The Martin twins learn that although Cody will no longer be eligible to work as Dr. Spaulding's intern, both boys are ideal for the Gemini Project, led by Dr. Ronald Olsen, who studies the physical and emotional connection of twins. After much thought, the brothers agree and find themselves in a camp with hundreds of other twins. Dr. Olsen explains that the purpose of the project is to create an emotional bond between people with the hopes of putting an end to evil in the world. According to Dr. Olsen, to accomplish this, he must form a bond between twins. Over the course of the project, which uses the same fruit as Dr. Spaulding's experiments, Zack and Cody form a bond: first a physical bond, in which they can sense what the other is feeling, then empathy, or an emotional bond. During this period, Zack and Cody realize why the other needs what he needs (Cody needs the scholarship in order to be with Bailey in Yale, and Zack needs the car to help him find his "calling" faster, due to the fact that he still does not know what to do in his life). After they hug it out, they overhear a conversation that reveals Dr. Olsen has evil intentions. Meanwhile, Bailey discovers Cody's letter and reads it. She realizes Cody only wanted to obtain a scholarship to Yale and goes with London and Woody (Matthew Timmons) to find him and Zack.

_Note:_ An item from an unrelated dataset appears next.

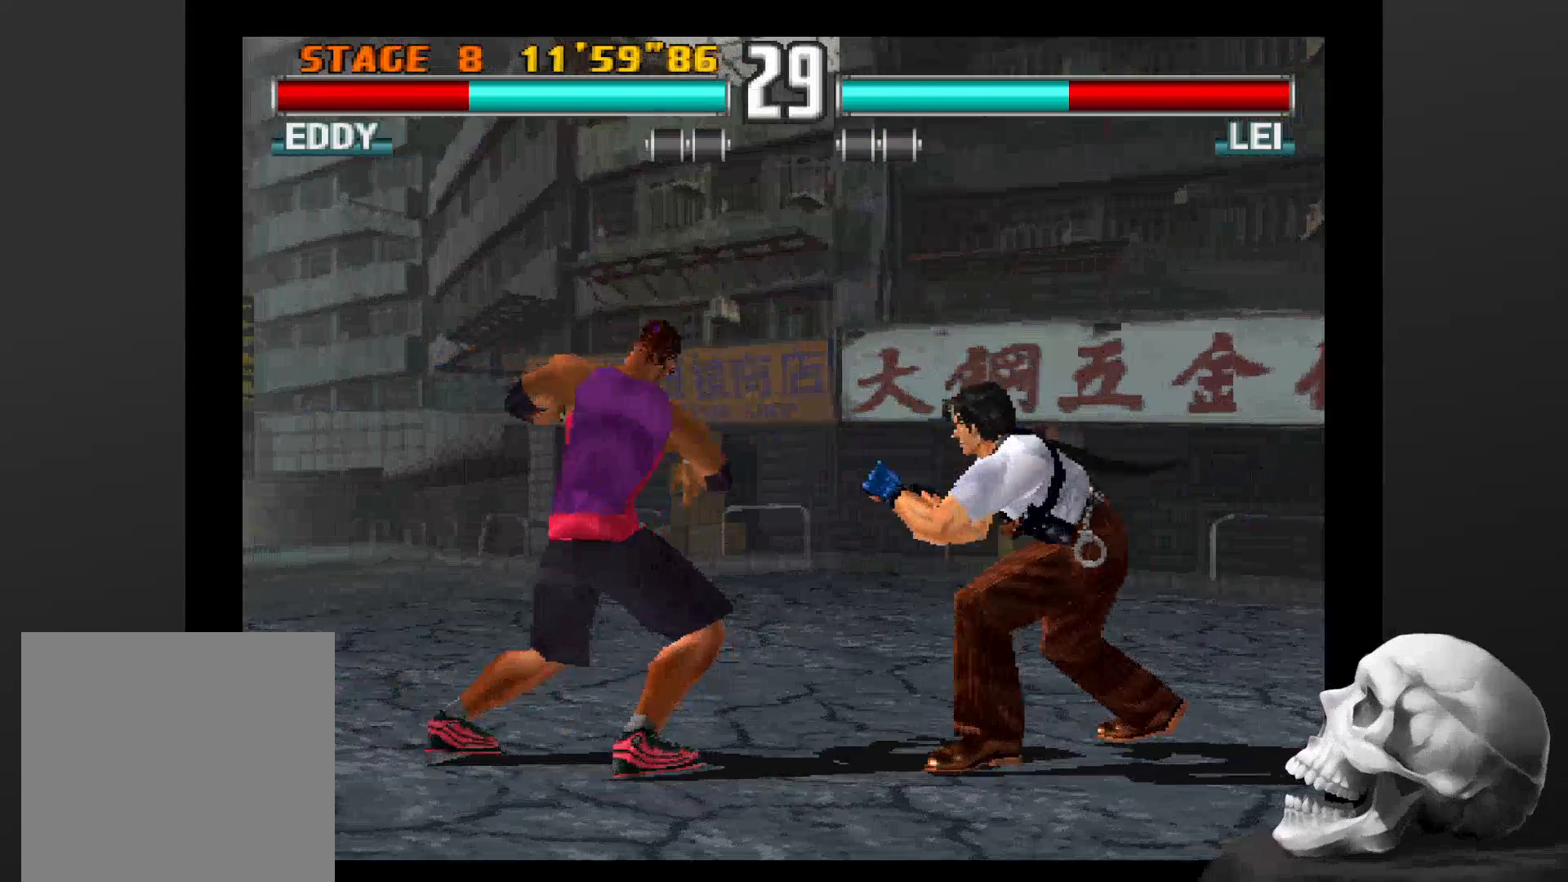
{"dt_ms": 500, "buttons": [], "left_stick": "center", "right_stick": "center", "events": []}
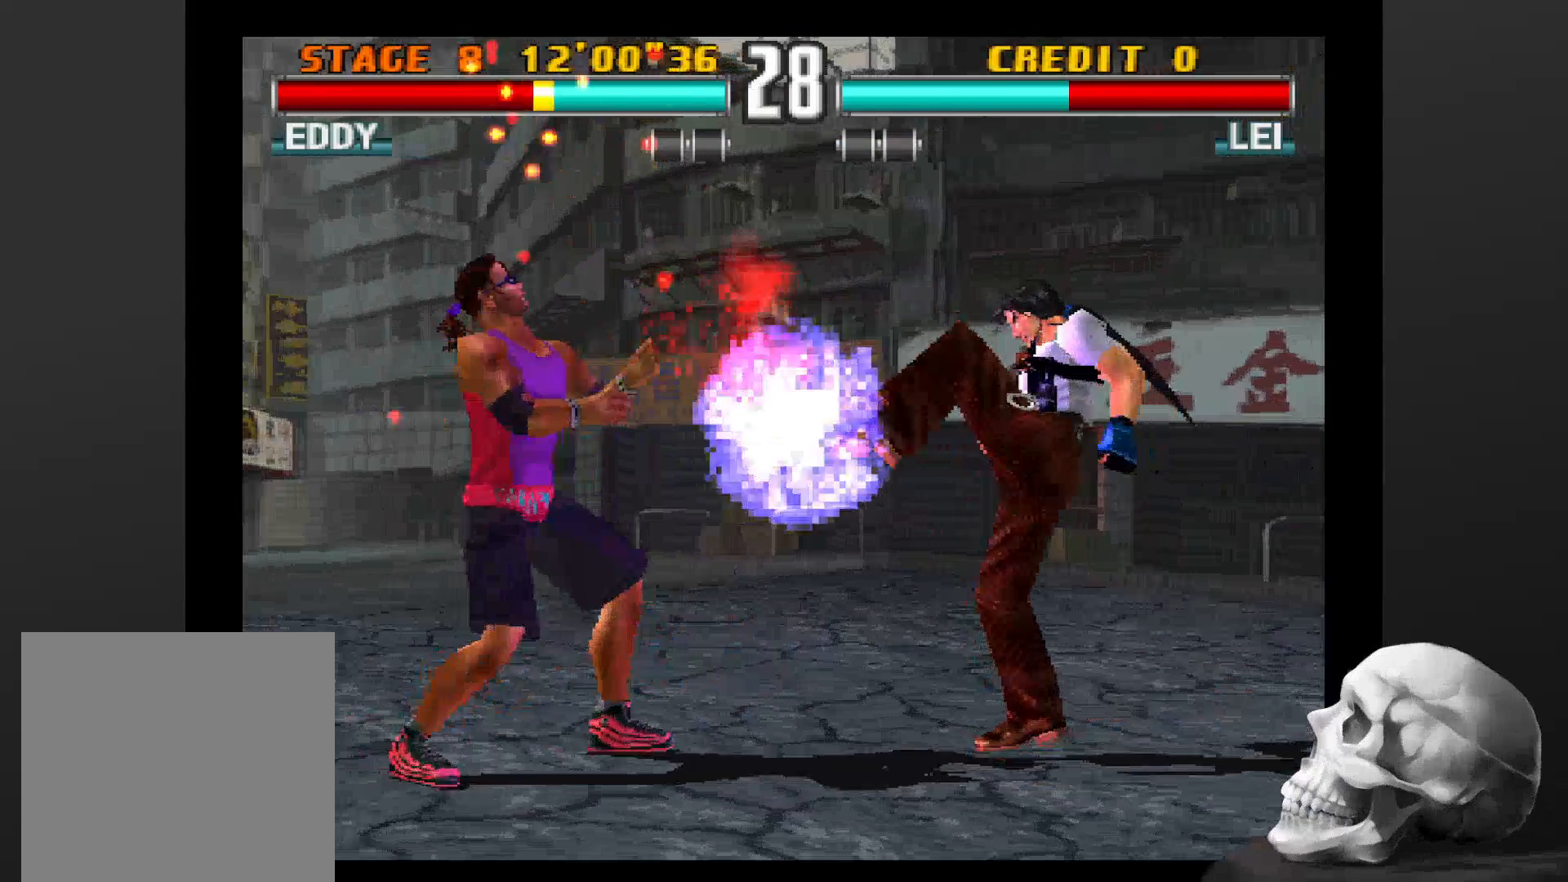
{"dt_ms": 1000, "buttons": ["CIRCLE"], "left_stick": "center", "right_stick": "center", "events": [[466, "TRIANGLE", "down"], [533, "TRIANGLE", "up"], [933, "CIRCLE", "down"]]}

At the institute, London learns from a dolphin that Zack and Cody are at the Gemini Project and alerts Dr. Spaulding who claims that the Martin twins may be in danger, while Bailey calls the manager of the SS Tipton, Mr. Moseby (Phill Lewis), to the site of the Gemini Project while they all go to save Zack and Cody. During this time, the brothers attempt to flee the island and the army of twins, who are now mind-controlled to go after the two. The army succeeds, as Zack and Cody are captured and taken back to the laboratory, where Bailey, London, Woody, and Dr. Spaulding find them. Dr. Olsen reveals that he is Dr. Spaulding's evil twin and explains that he spied on Zack and Cody earlier.

After telling each other off, Zack and Cody begin to merge, but the merge is unsuccessful because the twins get into an argument that escalates into a fight, ultimately destroying the Gemini Project and freeing all the other twins from Ronald's control. Ronald attempts to reboot the machine, but he is stopped by Cody who quickly forms a plan. He and Zack give the special fruit to the Spaulding twins, who finally understand each other by telepathically discovering they wanted to be like each other all along. Mr. Moseby arrives with the police who arrest Ronald. Zack and Cody now understand that they make a "pretty good team."

Afterward, Cody and Bailey have reconciled and visited landmarks together and Zack is driving his car, which Cody finally agreed to let him have. On the dock, Zack parks the car in a shipping area and sees his friends and brother on the SS Tipton. Unfortunately, the car is crushed by a shipping crate containing London's summer clothes. While Zack stares in shock, the movie ends with Mr. Moseby saying, "Well, spring break's over. Now if I could just make it to summer vacation."

==Cast==

- Cole Sprouse as Cody Martin
- Dylan Sprouse as Zack Martin
- Brenda Song as London Tipton
- Debby Ryan as Bailey Pickett
- Matthew Timmons as Woody Fink
- Phill Lewis as Mr. Moseby
- John Ducey as Dr. Donald Spaulding / Dr. Ronald Spaulding
- Matthew Glave as Dr. Ronald Olsen
- Katelyn Pacitto as Nellie Smith
- Kara Pacitto as Kellie Smith
- Steven French as Ben
- John French as Sven
- Norman Misura as Fish Monger
- Russ Rossi as Sea Captain

==Broadcast==
The film aired worldwide on Disney Channel. It premiered in the United Kingdom and Ireland on February 17, 2012. It premiered in Australia, New Zealand, Singapore, and the Philippines on June 25, 2011.

==Home media==
The film was made available on iTunes starting April 5, 2011 and on Netflix to stream on April 24, 2011. As of November 12, 2019, the film, along with both Suite Life series, have been available to stream on Disney+.

==Reception==

Sarah Peel of BSC Kids had a positive review of the film saying the film was "typical" but said she was surprised at "just how funny it was". She felt it was a good film for younger children to watch, rating the film a 7 out of 10.

The movie premiered with 5.2 million viewers. There were 780,000 viewers when it premiered in the United Kingdom and Ireland on February 17, 2012.